The Aboriginal Cricketer - Analysis

Mid-9th Century

A praise that sounds like a warning

The poem’s central move is to praise the Aboriginal cricketer while quietly admitting how conditional that praise is. The speaker addresses him as a Good-looking young man, but the admiration immediately tightens into instruction: Keep fending off their casts. The tone is protective and urgent, like coaching from the boundary, yet it carries a darker knowledge about what this game is standing in for. Cricket becomes a temporary treaty: if you stay inside its rules, you are tolerated; if you step outside, you are exposed.

The bat as a shield, the shirt as a battlefield

The opening image is loaded with two histories at once. The Crimean shirt evokes imperial war and uniforms, while the bat becomes a willow shield held up as if to face spears. The cricketer is dressed in the empire’s cast-off clothing and performing the empire’s sport, but his stance is described in the language of Indigenous combat and defense. The poem lets both realities sit in the same frame: he is celebrated on the pitch, yet still imagined as someone who must protect himself from weapons.

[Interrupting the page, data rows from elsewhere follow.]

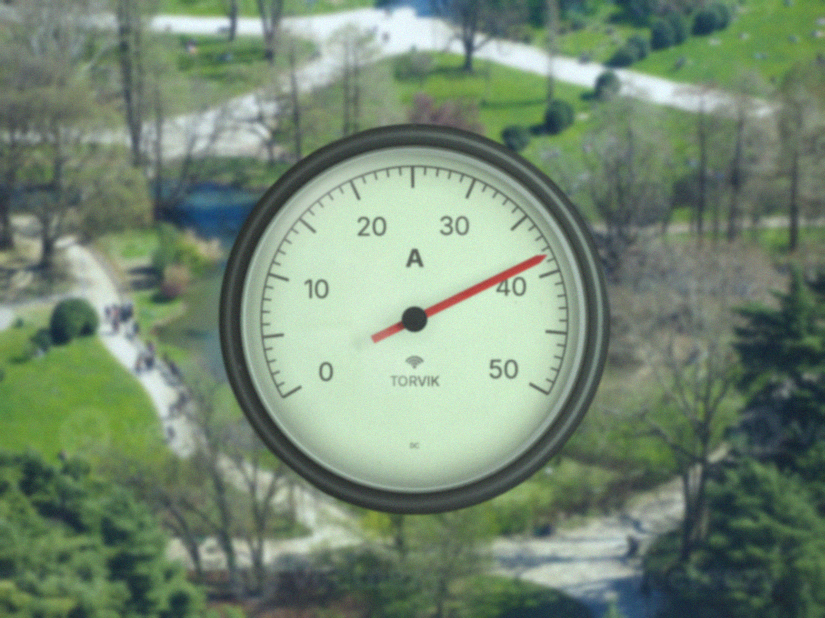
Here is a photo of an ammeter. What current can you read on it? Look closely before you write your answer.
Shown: 38.5 A
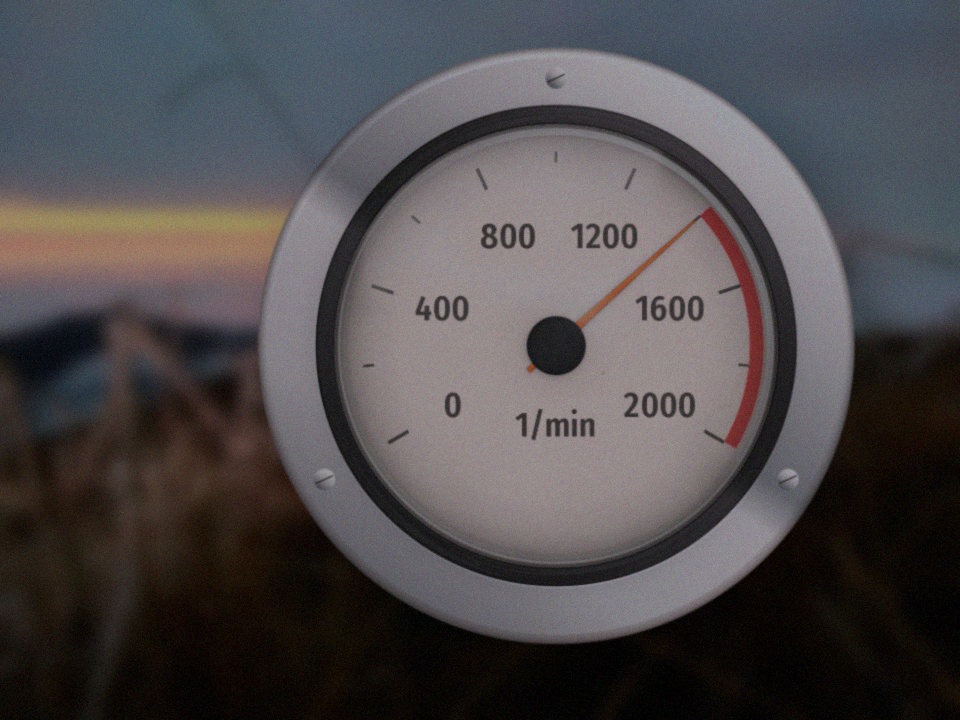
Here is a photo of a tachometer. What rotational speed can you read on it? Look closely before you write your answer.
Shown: 1400 rpm
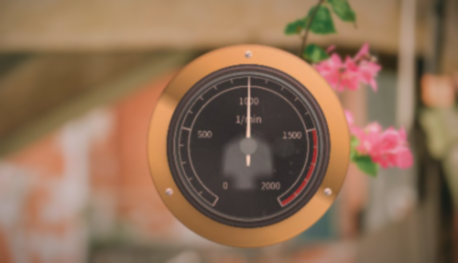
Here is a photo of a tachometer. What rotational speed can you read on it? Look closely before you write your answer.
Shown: 1000 rpm
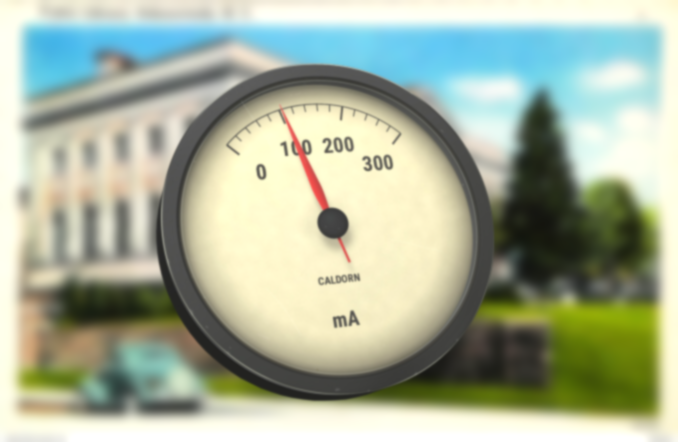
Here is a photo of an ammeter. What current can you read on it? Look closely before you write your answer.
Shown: 100 mA
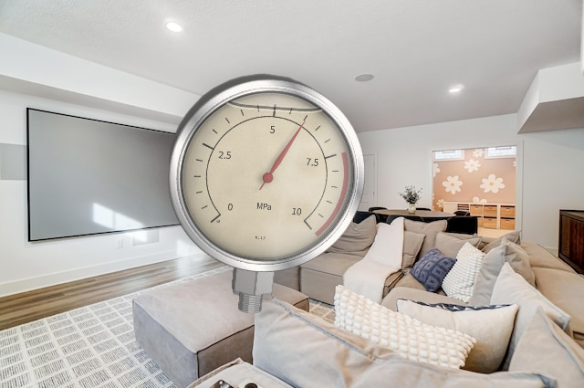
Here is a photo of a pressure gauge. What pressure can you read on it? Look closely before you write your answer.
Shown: 6 MPa
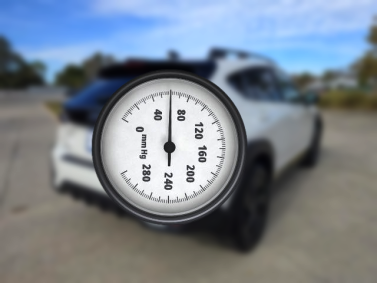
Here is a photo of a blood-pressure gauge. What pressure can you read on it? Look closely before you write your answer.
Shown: 60 mmHg
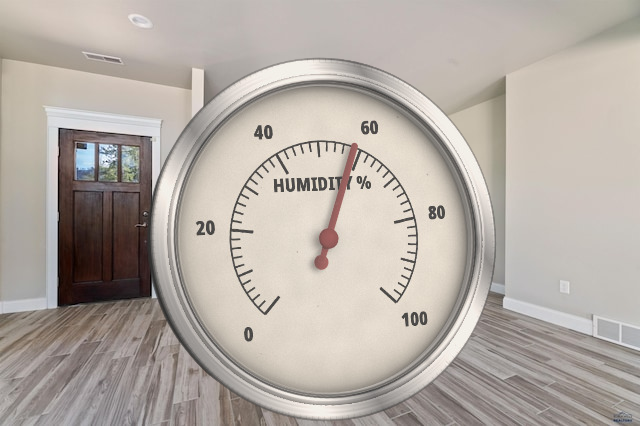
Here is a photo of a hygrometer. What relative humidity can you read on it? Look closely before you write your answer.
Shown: 58 %
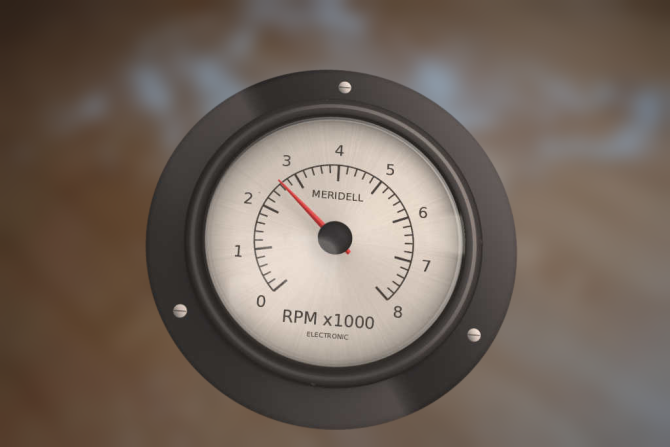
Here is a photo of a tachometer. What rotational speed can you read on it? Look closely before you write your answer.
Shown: 2600 rpm
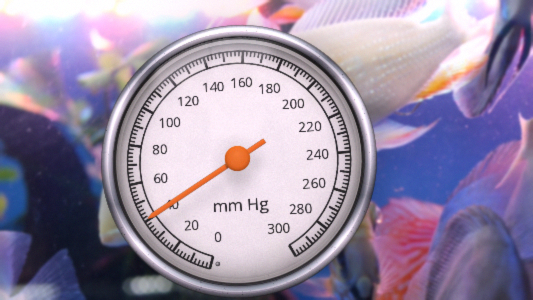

Men’s Law and the one church they obey

The speaker says the cricketer is inside their men’s Law, calling cricket a kind of sacred code for the colonizers: one church they do obey. That phrasing is bluntly ironic. It suggests the settlers’ devotion is not to spiritual humility but to a masculine, rule-bound ritual where they can call themselves fair. The promise they’ll remember you were here sounds like a compliment, yet it is also a reminder of who controls memory. Being remembered depends on staying legible within their law.

Performance as protection: Don’t come out of character

The middle of the poem sharpens into a chilling instruction: Don’t come out of character. The cricketer is not only playing cricket; he is playing a role that makes others comfortable. The speaker adds, Like you they suspect idiosyncrasy of witchcraft, suggesting that difference itself is treated as dangerous or supernatural. The contradiction here is painful: the player’s flair is wanted as spectacle, but any individuality that cannot be translated into polite sport risks becoming evidence against him.

One direction, leather only: the safety of a narrow world

The poem’s last turn defines the game as a protected corridor. Don’t get out too easily, the speaker says, because then you’ll have to leave here, and outside this boundary missiles won’t be controlled. On the field, all missiles are just leather and they come from one direction: danger is formalized, predictable, even consensual. The field becomes a strange sanctuary where aggression is permitted only if it follows rules that both sides recognize, which is precisely what cannot be assumed beyond the rope.

Keep it noble. Keep it light.

The closing commands sound like sportsmanship, but they also read like survival advice. Keep it noble asks the cricketer to uphold an ideal the poem has already questioned, since their men’s Law is framed as a substitute religion rather than a true moral order. Keep it light is even more haunting: it asks him to carry the weight of history without showing it. The poem honors his skill, but it also exposes the cost of being welcomed only as long as you can turn threat into entertainment and keep your own reality out of sight.